UNI hosts environmental forum for students


About 1,000 local high school students were on the University of Northern Iowa campus on Tuesday to attend “Green: What Does it Mean? Exploring Our Sustainable Community.”

There were 40 speakers at the 5-hour event that covered a wide range of environmental topics.

The WCF Courier reports:

More than 1,000 area high school students got a hands-on look at what it means to be green Tuesday.

About 40 presenters, educators and community members from across the state participated in “Green: What Does it Mean? Exploring Our Sustainable Community” Tuesday at the University of Northern Iowa campus.

Students arrived by bus from Peet and Holmes junior highs, and Waverly-Shell Rock Community Schools for the five-hour event, presented by Cedar Valley Sustainability and Environmental Educators.

“It’s important to talk to young ones because they’re going to be responsible for what happens in the future,” said Leon Lindley with the Black Hawk County Conservation Board.

Diverse topics were covered in a learning environment meant to be radically different from traditional classrooms. Students participated in outdoor activities and lectures designed to create a better understanding of their global impact and sustainabilty.

The kids enjoyed the outdoor opportunities from collecting insects to climbing the rock wall to learning about wind energy.

“It was a great experience. And we get to be outside all day,” said ninth-grader Kanessa Pollard of Waverly-Shell Rock.

Abbi Roeding and Erika Ross said canoeing the wetlands at UNI was their favorite activity.

Another W-SR student, Ben Weidman, learned economical and green ways of farming.

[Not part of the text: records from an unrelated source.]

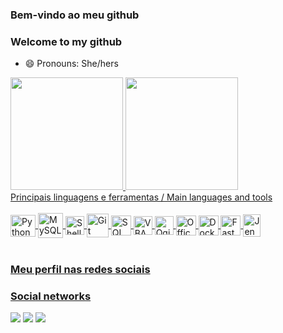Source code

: ### Bem-vindo ao meu github
### Welcome to my github
- 😄 Pronouns: She/hers

 <div>
  <a href="https://github.com/Float-in-tec">
  <img height="180em" src="https://github-readme-stats.vercel.app/api?username=Float-in-tec&show_icons=true&theme=tokyonight&include_all_commits=true&count_private=true"/>
  <img height="180em" src="https://github-readme-stats.vercel.app/api/top-langs/?username=Float-in-tec&layout=compact&langs_count=6&theme=tokyonight"/>
</div>
 Principais linguagens e ferramentas /
 Main languages and tools
<div style="display: inline_block"><br> 
 <img align="center" alt="Python" height="35" width="40" src="https://cdn.jsdelivr.net/gh/devicons/devicon/icons/python/python-original-wordmark.svg">
 <img align="center" alt="MySQL" height="40" width="40" src="https://cdn.icon-icons.com/icons2/2415/PNG/512/mysql_original_wordmark_logo_icon_146417.png">
 <img align="center" alt="Shell" height="30" width="30" src="https://cdn.icon-icons.com/icons2/39/PNG/128/Konsole_shell_terminal_6138.png">
 <img align="center" alt="Git" height="38" width="35" src="https://cdn.icon-icons.com/icons2/2415/PNG/512/git_plain_wordmark_logo_icon_146508.png">
 <img align="center" alt="SQL" height="32" width="32" src="https://cdn.icon-icons.com/icons2/273/PNG/256/icon_sql_256_30046.png">
 <img align="center" alt="VBA" height="30" width="30" src="https://styles.redditmedia.com/t5_2rnlw/styles/communityIcon_z3kwah4z27c71.png?width=256&s=5bac38c05ef99a5cfe910cd79d94b0e9dbe15e6d">   
 <img align="center" alt="Qgis" height="30" width="30" src="https://upload.wikimedia.org/wikipedia/commons/7/77/Qgis-icon-3.0.png">
  <img align="center" alt="Office" height="32" width="32" src="https://cdn.icon-icons.com/icons2/1156/PNG/512/1486565573-microsoft-office_81557.png"> 
 <img align="center" alt="Docker" height="32" width="32" src="https://cdn4.iconfinder.com/data/icons/logos-and-brands/512/97_Docker_logo_logos-1024.png">
 <img align="center" alt="FastAPI" height="32" width="32" src="https://avatars.githubusercontent.com/u/156354296">
 <img align="center" alt="Jenkins" height="36" width="28" src="https://upload.wikimedia.org/wikipedia/commons/thumb/e/e9/Jenkins_logo.svg/452px-Jenkins_logo.svg.png?20120629215426">
</div>
         
 <br>
 
 ### Meu perfil nas redes sociais
 ### Social networks
 
<div> 
  <a href="discordapp.com/users/514897308010414125" target="_blank"><img src="https://img.shields.io/badge/Discord-7289DA?style=for-the-badge&logo=discord&logoColor=white" target="_blank"></a> 
  <a href = "mailto:fhcampos08@gmail.com"><img src="https://img.shields.io/badge/-Gmail-%23333?style=for-the-badge&logo=gmail&logoColor=white" target="_blank"></a>
  <a href="https://www.linkedin.com/in/flotin-yara-campos-7a141a76/" target="_blank"><img src="https://img.shields.io/badge/-LinkedIn-%230077B5?style=for-the-badge&logo=linkedin&logoColor=white" target="_blank"></a> 

</div>
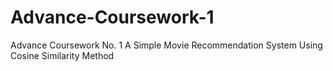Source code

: # Advance-Coursework-1
Advance Coursework No. 1
A Simple Movie Recommendation System Using Cosine Similarity Method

“It was interesting, yet it was kind of funny because he put stories in it too,” he said.

Keynote speaker for the event was Chad Pregracke of Living Lands and Waters, who founded the organization based in East Moline, Ill. Dedicated to cleaning up and preserving the nation’s rivers, Pregracke, his crew, and more than 60,000 volunteers have collected more than 6 million pounds of debris.

“I was very pleased to hear so many good comments from presenters about students’ level of knowledge,” said Jenny Bruss, community and program outreach coordinator with Recycling and Reuse Technology Transfer Center. “There was some great interaction with students.”

Lindley presented “Snakes, Turtles and Change,” illustrated with a live snapping turtle and Fox snake.

“All snakes in Iowa are in a little bit of trouble because we’ve altered the habitat tremendously,” he said.

In the state of Iowa there are only one-tenth of 1 percent of prairies left, 5 percent of wetlands and 27 percent of forests.

“This affects all the wildlife,” Lindley said. “Everything we make and throw away means we’re destroying habitat somewhere.”

Katelyn Pedersen, UNI senior, and Stacy Fitzpatrick, Iowa State sophomore, represented Hansen’s Dairy.

“We explained how we cut out the middle man … goes straight from the farm in Hudson to our source,” said Pedersen. “Milk could only be a few hours old before it comes to your table.”

While the project took nearly a year to prepare, Bruss noted that it was a good starting run and hopes to expand to more area schools next year.

Close to 100 volunteers aided in the event.

“We are just overwhelmed at how wonderful the help was,” Bruss said. “There was a huge community effort to reach out to these kids.”